Dominic LeBlanc s’est entretenu avec la GRC et le SCRS après l’attaque contre Trump

Jim Bronskill et Sidharta Banerjee, La Presse Canadienne
Dominic LeBlanc s’est entretenu avec la GRC et le SCRS après l’attaque contre Trump

OTTAWA — Des politiciens canadiens aux extrémités opposées du spectre idéologique ont souligné lundi la nécessité d’éviter d’enflammer les discussions au point d’inciter à la violence contre des personnalités publiques.

Une tentative d’assassinat de l’ancien président américain Donald Trump lors d’un rassemblement, samedi, en Pennsylvanie a suscité inquiétude et réflexion au nord de la frontière, où les politiciens ont constaté une augmentation constante des comportements menaçants.

La fusillade à Butler, en Pennsylvanie, a fait un mort et deux personnes grièvement blessées. Les autorités ont déclaré que le tireur avait été tué par le personnel des services secrets.

M. Trump, qui n’a pas été grièvement blessé, est à Milwaukee pour la Convention nationale républicaine.
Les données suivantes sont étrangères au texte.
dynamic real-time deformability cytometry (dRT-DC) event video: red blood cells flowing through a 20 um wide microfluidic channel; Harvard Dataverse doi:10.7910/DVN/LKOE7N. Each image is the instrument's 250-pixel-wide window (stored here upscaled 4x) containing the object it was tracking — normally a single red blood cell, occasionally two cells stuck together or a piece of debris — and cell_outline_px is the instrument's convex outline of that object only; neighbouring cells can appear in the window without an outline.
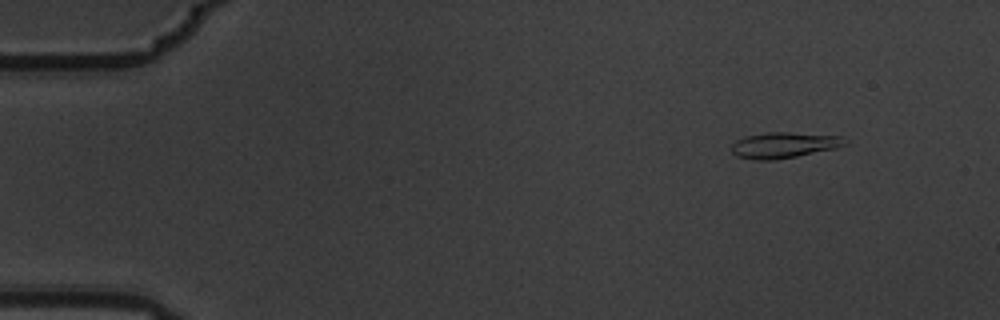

Le président Joe Biden a déclaré dimanche qu’il avait ordonné un examen indépendant de la sécurité des événements ayant conduit à l’attaque contre son rival politique.

Le bureau du premier ministre a déclaré dimanche que Justin Trudeau s’était entretenu avec M. Trump, affirmant qu’il n’y avait pas de place pour la violence politique et exprimant ses condoléances aux victimes.

La GRC en charge

Le ministre fédéral de la Sécurité publique, Dominic LeBlanc, s’est entretenu avec la Gendarmerie royale du Canada (GRC) et le Service canadien du renseignement de sécurité (SCRS). Il a indiqué que le gouvernement ne parlerait pas de mesures de sécurité spécifiques, mais s’est dit «confiant que la GRC fera ce qui est nécessaire pour protéger les dirigeants élus du Canada».

La porte-parole Marie-Ève Breton a affirmé que la GRC est en contact régulier avec des partenaires nationaux et internationaux concernant des questions de protection, notamment la fusillade en Pennsylvanie.

En plus du premier ministre et du gouverneur général, la GRC a pour mandat de protéger les ministres fédéraux et ceux désignés par le ministre de la Sécurité publique pour bénéficier d’une protection au cas par cas, a-t-elle souligné.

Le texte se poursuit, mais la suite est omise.